Well.. he ain't getting any money from me.. maybe his hoard of meth heads(and the few good trump supporters here) need to ponie up some trump money.

LOL.
Those who profess to favor freedom, and yet deprecate agitation, are men who want crops without plowing up the ground, they want rain without thunder and lightning, they want the ocean without the awful roar of its many waters.

Frederick Douglass

Offline sitetest

  • Hero Member
  • *****
  • Posts: 680
  • #NeverEVERtrump. #Neverhitlery
Re: Donald Trump Is Getting a Very Late Start on Fundraising
« Reply #7 on: June 09, 2016, 01:13:59 am »
Right, Scam Wow has only put up a partly 50 mill .. and a Loan at that to his campaign. trump said he would spend a billion of his own money... "sell a building or two"  if he had too.

Well.. he ain't getting any money from me.. maybe his hoard of meth heads(and the few good trump supporters here) need to ponie up some trump money.

LOL.

@Fantom

Maybe if all his supporters give  up method for one day, they could raise the $300 - $500 million.
Former Republican.

Online kevindavis007

  • Hero Member
  • *****
  • Posts: 12,487
  • Gender: Male
Re: Donald Trump Is Getting a Very Late Start on Fundraising
« Reply #8 on: June 09, 2016, 01:15:09 am »
"Bill Binnie, who in 1990 was chairman and CEO of a plastics company that closed a California factory and moved the jobs to Mexico, will host a New Hampshire fundraiser on Monday for Mr. Trump, who has made railing against such relocations a centerpiece of his campaign."

You gotta be kidding me.


Welcome to the Chicago way, pay for play....
Join The Reagan Caucus: https://reagancaucus.org/ and the Eisenhower Caucus: https://EisenhowerCaucus.org

Ronald Reagan: “Rather than...talking about putting up a fence, why don’t we work out some recognition of our mutual problems and make it possible for them to come here legally with a work permit…earning here they pay taxes here.”

Offline INVAR

  • Hero Member
  • *****
  • Posts: 11,961
  • Gender: Male
  • Dread To Tread
    • Sword At The Ready
Re: Donald Trump Is Getting a Very Late Start on Fundraising
« Reply #9 on: June 09, 2016, 02:09:22 am »
We need to bold this part:


"Bill Binnie, who in 1990 was chairman and CEO of a plastics company that closed a California factory and moved the jobs to Mexico, will host a New Hampshire fundraiser on Monday for Mr. Trump, who has made railing against such relocations a centerpiece of his campaign."

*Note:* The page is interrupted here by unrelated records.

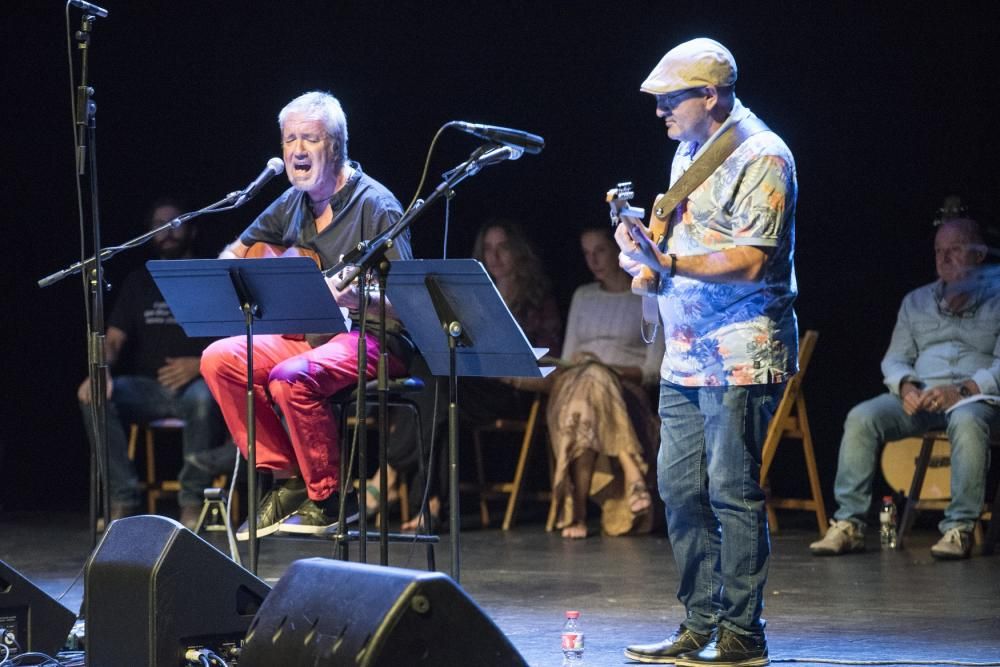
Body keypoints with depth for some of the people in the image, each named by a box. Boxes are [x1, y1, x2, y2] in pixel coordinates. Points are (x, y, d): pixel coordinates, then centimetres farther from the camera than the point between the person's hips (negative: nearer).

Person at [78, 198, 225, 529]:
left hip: (196, 384, -3)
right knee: (94, 396, -27)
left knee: (202, 399, -40)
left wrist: (200, 364, -21)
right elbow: (113, 339, 8)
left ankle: (192, 502, -25)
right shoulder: (139, 282, 17)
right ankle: (122, 499, -24)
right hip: (148, 389, 3)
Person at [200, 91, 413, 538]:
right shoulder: (293, 203, 11)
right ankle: (286, 480, -7)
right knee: (218, 359, -13)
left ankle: (327, 499, -18)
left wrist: (358, 297, -38)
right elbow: (236, 250, 26)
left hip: (370, 338, -8)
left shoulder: (374, 206, -12)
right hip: (307, 332, 8)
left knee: (292, 377, -35)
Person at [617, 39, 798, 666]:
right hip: (687, 352, 9)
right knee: (680, 489, 7)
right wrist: (645, 236, 6)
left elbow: (750, 262, -19)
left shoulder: (762, 157, -11)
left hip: (741, 354, -9)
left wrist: (666, 262, -24)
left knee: (734, 492, -7)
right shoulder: (689, 153, 17)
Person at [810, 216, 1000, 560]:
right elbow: (894, 359, 17)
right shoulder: (916, 301, 22)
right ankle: (848, 524, -24)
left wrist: (962, 390, -19)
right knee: (861, 418, -24)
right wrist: (905, 386, -7)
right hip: (918, 396, 4)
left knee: (967, 421, -41)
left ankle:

Shouldn't be surprising coming from a self-identifying "Conservative" who endorsed, funded and voted for known Communist Bill DeBlasio for NYC mayor just 3 years ago.
Fart for freedom, fart for liberty and fart proudly.  - Benjamin Franklin

...Obsta principiis—Nip the shoots of arbitrary power in the bud, is the only maxim which can ever preserve the liberties of any people. When the people give way, their deceivers, betrayers and destroyers press upon them so fast that there is no resisting afterwards. The nature of the encroachment upon [the] American constitution is such, as to grow every day more and more encroaching. Like a cancer, it eats faster and faster every hour." - John Adams, February 6, 1775

geronl

  • Guest
Re: Donald Trump Is Getting a Very Late Start on Fundraising
« Reply #10 on: June 09, 2016, 02:57:55 am »
Trump plans to suck the RNC dry before he drops out in late October.

geronl

  • Guest
Re: Donald Trump Is Getting a Very Late Start on Fundraising
« Reply #11 on: June 09, 2016, 02:59:11 am »
"Bill Binnie, who in 1990 was chairman and CEO of a plastics company that closed a California factory and moved the jobs to Mexico, will host a New Hampshire fundraiser on Monday for Mr. Trump, who has made railing against such relocations a centerpiece of his campaign."

You gotta be kidding me.

Trump is fine with relocations when it benefits him personally.

This whole immigration and wall shtick is an act, it's all show.